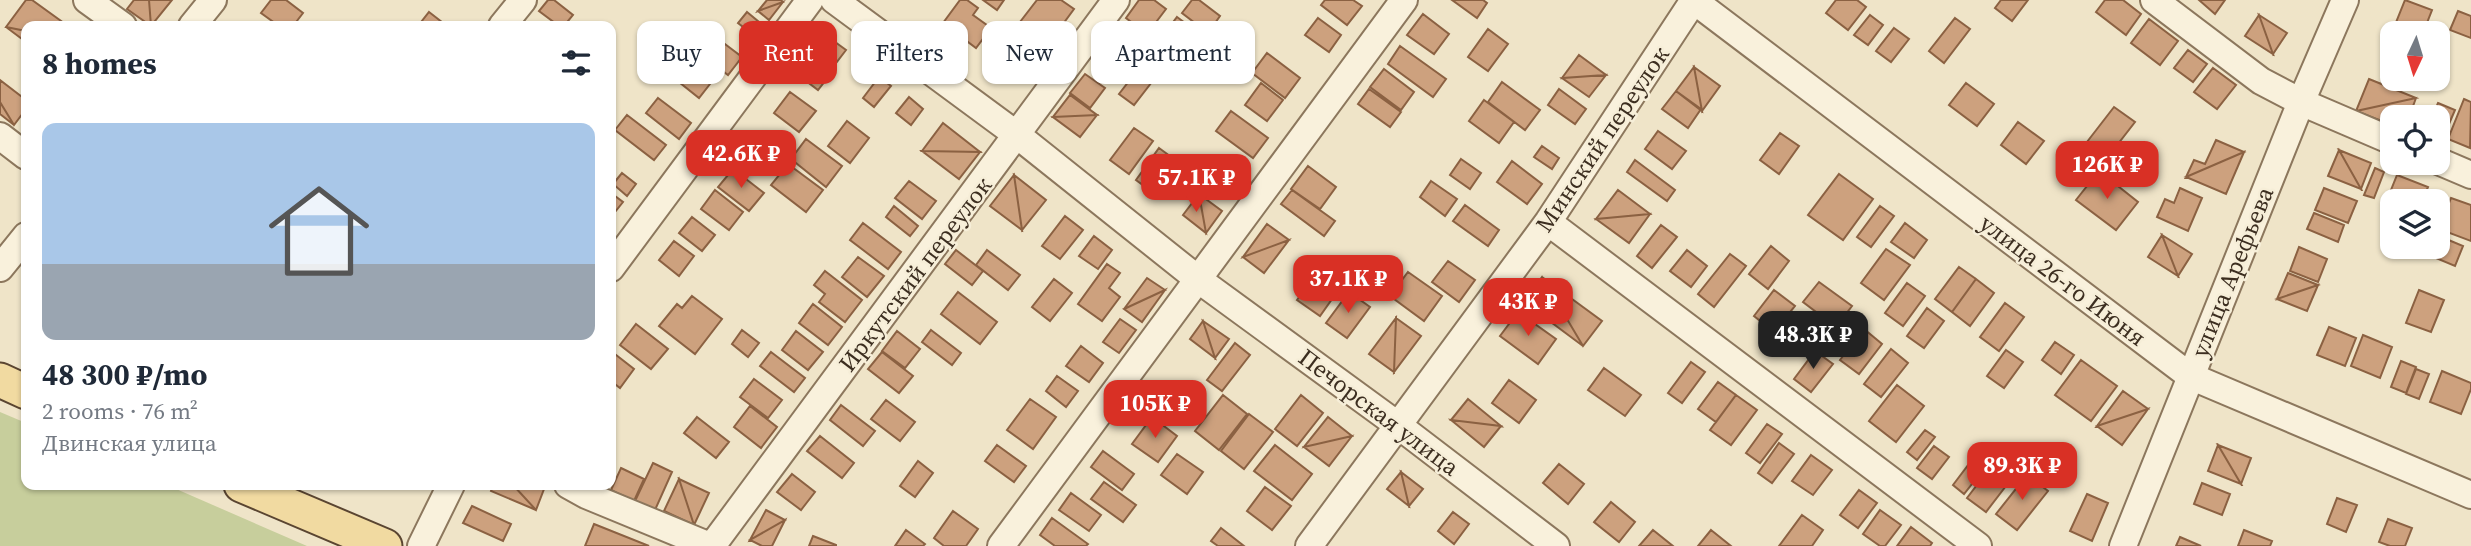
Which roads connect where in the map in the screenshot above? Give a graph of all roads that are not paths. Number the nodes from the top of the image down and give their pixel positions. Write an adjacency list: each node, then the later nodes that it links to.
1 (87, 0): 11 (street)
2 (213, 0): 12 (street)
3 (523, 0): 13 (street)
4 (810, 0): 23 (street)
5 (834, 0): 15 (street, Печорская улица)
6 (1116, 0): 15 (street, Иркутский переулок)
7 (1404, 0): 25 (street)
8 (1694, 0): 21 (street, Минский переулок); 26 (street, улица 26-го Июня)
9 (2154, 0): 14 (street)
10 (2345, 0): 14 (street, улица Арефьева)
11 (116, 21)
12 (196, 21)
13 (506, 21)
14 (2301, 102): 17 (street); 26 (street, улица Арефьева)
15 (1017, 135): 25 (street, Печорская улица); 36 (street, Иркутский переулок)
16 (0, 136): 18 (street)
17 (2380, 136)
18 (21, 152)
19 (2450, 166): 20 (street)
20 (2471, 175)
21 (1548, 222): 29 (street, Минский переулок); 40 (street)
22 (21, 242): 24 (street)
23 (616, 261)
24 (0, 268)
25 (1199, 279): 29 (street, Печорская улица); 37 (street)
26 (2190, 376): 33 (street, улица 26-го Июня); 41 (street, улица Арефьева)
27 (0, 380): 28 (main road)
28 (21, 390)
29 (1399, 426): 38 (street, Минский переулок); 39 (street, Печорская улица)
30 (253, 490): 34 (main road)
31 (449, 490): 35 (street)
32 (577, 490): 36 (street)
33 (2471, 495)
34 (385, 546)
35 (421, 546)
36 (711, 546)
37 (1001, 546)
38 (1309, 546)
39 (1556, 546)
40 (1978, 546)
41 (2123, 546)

> **EXERCISE AIM**
Could you output the entire listing verbatim while omitting its pictures?

> **EXERCISE RESULT**
Which roads connect where in the map in the screenshot above? Give a graph of all roads that are not paths. Number the nodes from the top of the image down and give their pixel positions. Write an adjacency list: each node, then the later nodes that it links to.
1 (87, 0): 11 (street)
2 (213, 0): 12 (street)
3 (523, 0): 13 (street)
4 (810, 0): 23 (street)
5 (834, 0): 15 (street, Печорская улица)
6 (1116, 0): 15 (street, Иркутский переулок)
7 (1404, 0): 25 (street)
8 (1694, 0): 21 (street, Минский переулок); 26 (street, улица 26-го Июня)
9 (2154, 0): 14 (street)
10 (2345, 0): 14 (street, улица Арефьева)
11 (116, 21)
12 (196, 21)
13 (506, 21)
14 (2301, 102): 17 (street); 26 (street, улица Арефьева)
15 (1017, 135): 25 (street, Печорская улица); 36 (street, Иркутский переулок)
16 (0, 136): 18 (street)
17 (2380, 136)
18 (21, 152)
19 (2450, 166): 20 (street)
20 (2471, 175)
21 (1548, 222): 29 (street, Минский переулок); 40 (street)
22 (21, 242): 24 (street)
23 (616, 261)
24 (0, 268)
25 (1199, 279): 29 (street, Печорская улица); 37 (street)
26 (2190, 376): 33 (street, улица 26-го Июня); 41 (street, улица Арефьева)
27 (0, 380): 28 (main road)
28 (21, 390)
29 (1399, 426): 38 (street, Минский переулок); 39 (street, Печорская улица)
30 (253, 490): 34 (main road)
31 (449, 490): 35 (street)
32 (577, 490): 36 (street)
33 (2471, 495)
34 (385, 546)
35 (421, 546)
36 (711, 546)
37 (1001, 546)
38 (1309, 546)
39 (1556, 546)
40 (1978, 546)
41 (2123, 546)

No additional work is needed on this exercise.